Si, aujourd’hui, l’ananas se déguste frais, en rondelles, en carrés, en conserve, en jus, en sirop, en confiture, il a longtemps été un fruit rare, « le roy des fruits » destinés aux mégariches qui ont même dépensé des fortunes pour pouvoir s’en régaler. Il faut dire que l’ananas venait – déjà – de loin.
Quel Européen a-t-il « découvert » le roy des fruits ?
Comme d’habitude, le mérite en revient à Christophe Colomb qui aurait donc découvert le fruit en débarquant en Guadeloupe en 1492. Dans les mémoires du navigateur, il n’est fait pas mention de l’ananas, mais Michele da Cuneo, un des compagnons de Colomb décrit le fruit. Pour lui, les ananas ressemblent à des artichauts « mais quatre fois plus grands, qui donnent un fruit semblable à des pignes, mais deux fois plus grands ». Il explique également que la population locale l’appelle « nanas » ou « nanas nanas »…
Des descriptions complémentaires
Ben oui, y’avait pas encore d’appareil photo. Il faut donc le talent d’autres explorateurs pour « voir » à quoi ressemble donc le « roy des fruits ».
En 1535, paraît « Historia General y Natural de las Indias ». Dans cet ouvrage Gonzalo Fernandez de Oviedo y Valdès, historien espagnol, décrit l’ananas et livre la première illustration botanique.
Jean de Léry, voyageur et écrivain français, se livre à une grande description de l’ananas dans son livre « Histoire d’un voyage faict en la terre du Brésil » (1578). Extrait en vieux françois, bien sûr.
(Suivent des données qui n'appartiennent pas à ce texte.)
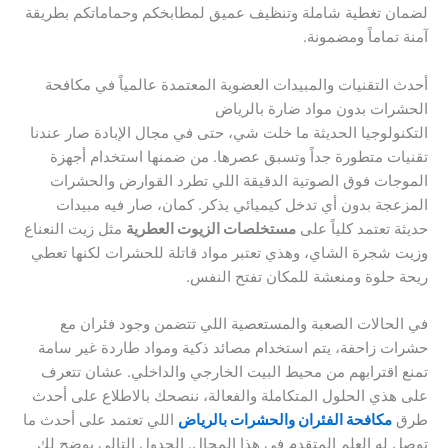
لضمان تغطية شاملة وتنظيف عميق لمطابخكم وحماماتكم بطريقة
آمنة تماماً ومضمونة.
أحدث التقنيات والمبيدات العضوية المعتمدة عالمياً في مكافحة
الحشرات بدون مواد ضارة بالرياض
التكنولوجيا الحديثة ما خلت شي، حتى في مجال الإبادة صار عندنا
تقنيات متطورة جداً وتسبق عصرها. من ضمنها استخدام أجهزة
الموجات فوق الصوتية الدقيقة اللي تطرد القوارض والحشرات
المزعجة بدون أي تدخل كيميائي يذكر. كمان، صار فيه مبيدات
حديثة تعتمد كلياً على
مستخلصات الزيوت العطرية
مثل زيت النعناع
وزيت شجرة الشاي، وهذي تعتبر مواد قاتلة للحشرات لكنها تعطي
ريحة حلوة ومنعشة للمكان تفتح النفس.
في الحالات الصعبة والمستعصية اللي تتضمن وجود فئران مع
حشرات زاحفة، يتم استخدام مصائد ذكية ومواد طاردة غير سامة
تمنع اقترابهم من محيط البيت الخارجي والداخلي. عشان تتعرف
على هذي الحلول المتكاملة والفعالة، ننصحك بالاطلاع على أحدث
طرق
مكافحة الفئران والحشرات بالرياض
اللي تعتمد على أحدث ما
توصل له العلم المتقدم في هذا المجال. الجدول التالي يوضح لك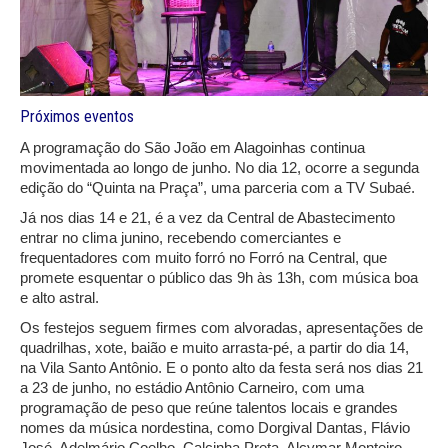
Próximos eventos
A programação do São João em Alagoinhas continua
movimentada ao longo de junho. No dia 12, ocorre a segunda
edição do “Quinta na Praça”, uma parceria com a TV Subaé.
Já nos dias 14 e 21, é a vez da Central de Abastecimento
entrar no clima junino, recebendo comerciantes e
frequentadores com muito forró no Forró na Central, que
promete esquentar o público das 9h às 13h, com música boa
e alto astral.
Os festejos seguem firmes com alvoradas, apresentações de
quadrilhas, xote, baião e muito arrasta-pé, a partir do dia 14,
na Vila Santo Antônio. E o ponto alto da festa será nos dias 21
a 23 de junho, no estádio Antônio Carneiro, com uma
programação de peso que reúne talentos locais e grandes
nomes da música nordestina, como Dorgival Dantas, Flávio
José, Adelmário Coelho, Calcinha Preta, Alcymar Monteiro,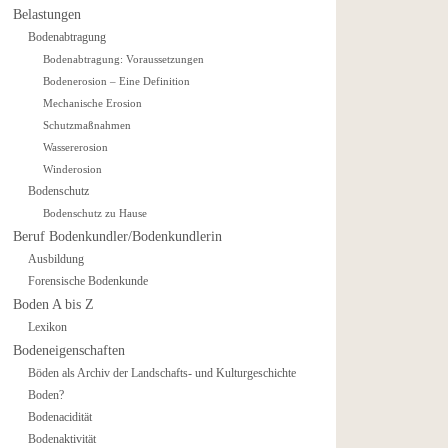
Belastungen
Bodenabtragung
Bodenabtragung: Voraussetzungen
Bodenerosion – Eine Definition
Mechanische Erosion
Schutzmaßnahmen
Wassererosion
Winderosion
Bodenschutz
Bodenschutz zu Hause
Beruf Bodenkundler/Bodenkundlerin
Ausbildung
Forensische Bodenkunde
Boden A bis Z
Lexikon
Bodeneigenschaften
Böden als Archiv der Landschafts- und Kulturgeschichte
Boden?
Bodenacidität
Bodenaktivität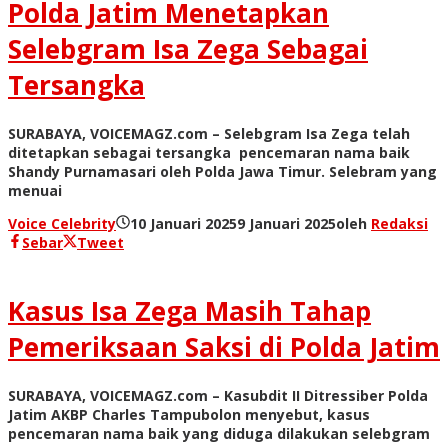
Polda Jatim Menetapkan
Selebgram Isa Zega Sebagai
Tersangka
SURABAYA, VOICEMAGZ.com – Selebgram Isa Zega telah
ditetapkan sebagai tersangka pencemaran nama baik
Shandy Purnamasari oleh Polda Jawa Timur. Selebram yang
menuai
Voice Celebrity
10 Januari 2025
9 Januari 2025
oleh
Redaksi
Sebar
Tweet
Kasus Isa Zega Masih Tahap
Pemeriksaan Saksi di Polda Jatim
SURABAYA, VOICEMAGZ.com – Kasubdit II Ditressiber Polda
Jatim AKBP Charles Tampubolon menyebut, kasus
pencemaran nama baik yang diduga dilakukan selebgram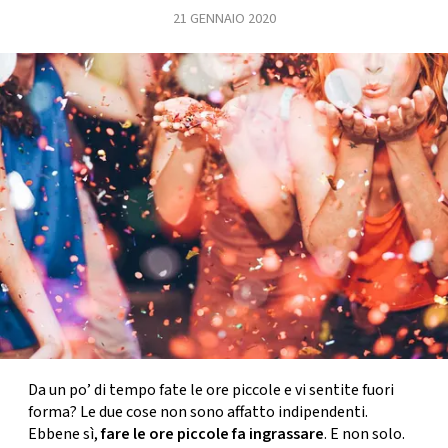
21 GENNAIO 2020
FOTO
CONCORSI
EVENTI
VIDEO
TV
PRINCIPATO
DI
MONACO
Da un po’ di tempo fate le ore piccole e vi sentite fuori
forma? Le due cose non sono affatto indipendenti.
RMC
Ebbene sì,
fare le ore piccole fa ingrassare
. E non solo.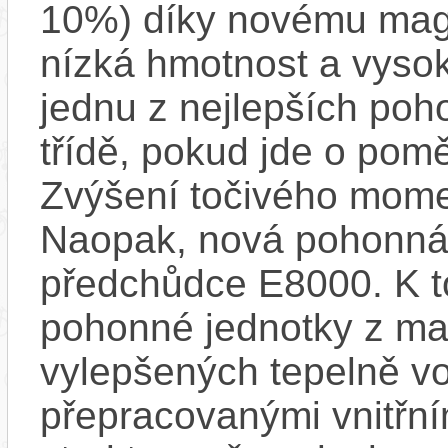
10%) díky novému mag
nízká hmotnost a vysok
jednu z nejlepších poh
třídě, pokud jde o pom
Zvýšení točivého mome
Naopak, nová pohonná 
předchůdce E8000. K t
pohonné jednotky z mag
vylepšených tepelně vo
přepracovanými vnitřní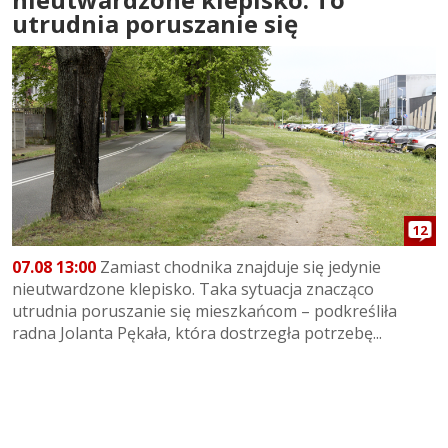
utrudnia poruszanie się
12
07.08 13:00
Zamiast chodnika znajduje się jedynie
nieutwardzone klepisko. Taka sytuacja znacząco
utrudnia poruszanie się mieszkańcom – podkreśliła
radna Jolanta Pękała, która dostrzegła potrzebę...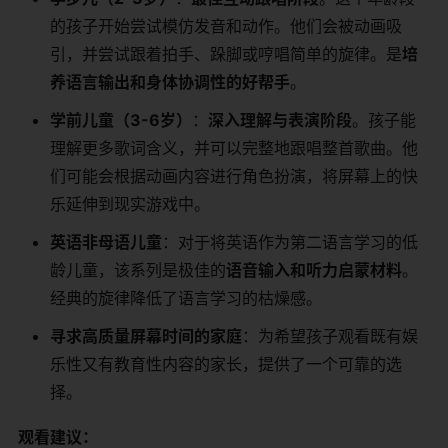
的孩子开始尝试模仿发音和动作。他们会被动画吸
引，并尝试跟着拍手、跺脚或哼唱简单的旋律。是
培
养语言输出和身体协调性的好帮手
。
学前儿童（3-6岁）
：
深入理解与表演阶段
。孩子能
理解更多歌词含义，并可以完整地跟唱整首歌曲。他
们可能会根据动画内容进行角色扮演，将屏幕上的快
乐延伸到现实游戏中。
英语非母语儿童
：对于将英语作为第二语言学习的低
龄儿童，该系列是极佳的
语音输入和听力启蒙材料
。
经典的旋律降低了语言学习的枯燥感。
寻求高质量屏幕时间的家庭
：为希望孩子观看既有娱
乐性又有教育性内容的家长，提供了一个可靠的选
择。
观看建议：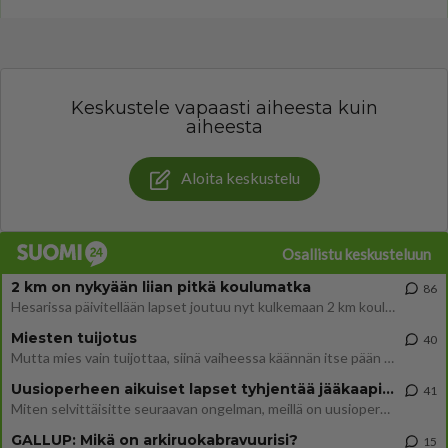
Keskustele vapaasti aiheesta kuin
aiheesta
Aloita keskustelu
Osallistu keskusteluun
2 km on nykyään liian pitkä koulumatka
86
Hesarissa päivitellään lapset joutuu nyt kulkemaan 2 km kouluun jösses. Ruostefillarilla tuo matka menee vaikka miten äk
Miesten tuijotus
40
Mutta mies vain tuijottaa, siinä vaiheessa käännän itse pään pois. Mikä juttu? Yleensä jos joku tuijottaa tai katsoo, hä
Uusioperheen aikuiset lapset tyhjentää jääkaapin käydessään
41
Miten selvittäisitte seuraavan ongelman, meillä on uusioperhe, minulla teini-ikäiset lapset ja puolisolla aikuiset, jotk
GALLUP: Mikä on arkiruokabravuurisi?
15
« Quant aux plantes et herbes, dont je veux aussi faire mention, je commenceray par celles lesquelles, à cause de leurs fruict et effects, me semblent plus excellentes. Premierement la plante qui produit le fruict nommé par les sauvages Ananas, est de figure semblable aux glaieuls, et encores ayant les fueilles un peu courbées et cavelées tout à l’entour, plus approchantes de celles d’aloes. Elle croist aussi non seulement emmoncelée comme un grand chardon, mais aussi son fruict, qui est de la grosseur d’un moyen Melon, et de façon comme une pomme de Pin, sans pendre ni pancher de costé ni d’autre, vient de la propre sorte de nos Artichaux.
Et au reste quand ces Ananas sont venus à maturité, estans de couleur jaune azuré, ils ont une telle odeur de framboise, que non seulement en allant par les bois et autres lieux où ils croissent, on les sent de fort loin, mais aussi quant au goust fondans en la bouche, et estans naturellement si doux, qu’il n’y a confitures de ce pays qui les surpassent : je tiens que c’est le plus excellent fruict de l’Amerique. »
Voir l’ananas en peinture…
Alors, on le décrit, les chanceux le dégustent, mais à quoi ressemble le fruit exactement ? La première représentation connue de l’ananas est attribuée à Jacopo Ligozzi, artiste italien, qui le dessine. Puis, l’ananas figure dans des peintures.
« Charles II presented with a pineapple » (1675-1680), peinture attribuée à Hendrick Danckerts. John Rose, le jardinier royal, y est agenouillé pour présenter à Charles II un ananas soi-disant produit en Angleterre.
« Un ananas dans un pot posé sur une plinthe de pierre » (1733), de Jean-Baptiste Oudry. Le tableau est conservé par le Musée national des châteaux de Versailles et est exposé dans le Cabinet doré de Marie-Antoinette.
Roy des fruits pour folie de monarques
L’ananas a été l’objet de culture (ou tentatives de culture…) dans les jardins royaux. Mais, en Europe, pas facile de faire pousser ce fruit qui a besoin de températures très élevées, et ce pendant des années, pour pouvoir produire ses fruits. Il faut donc, à l’époque, installer des poêles à entretenir en permanence et à surveiller pour éviter les incendies. Autant dire que ce caprice coûte un bras à Charles II en Angleterre, Louis XIV en France, et aux riches Hollandais qui se lancent dans la culture du « roy des fruits ».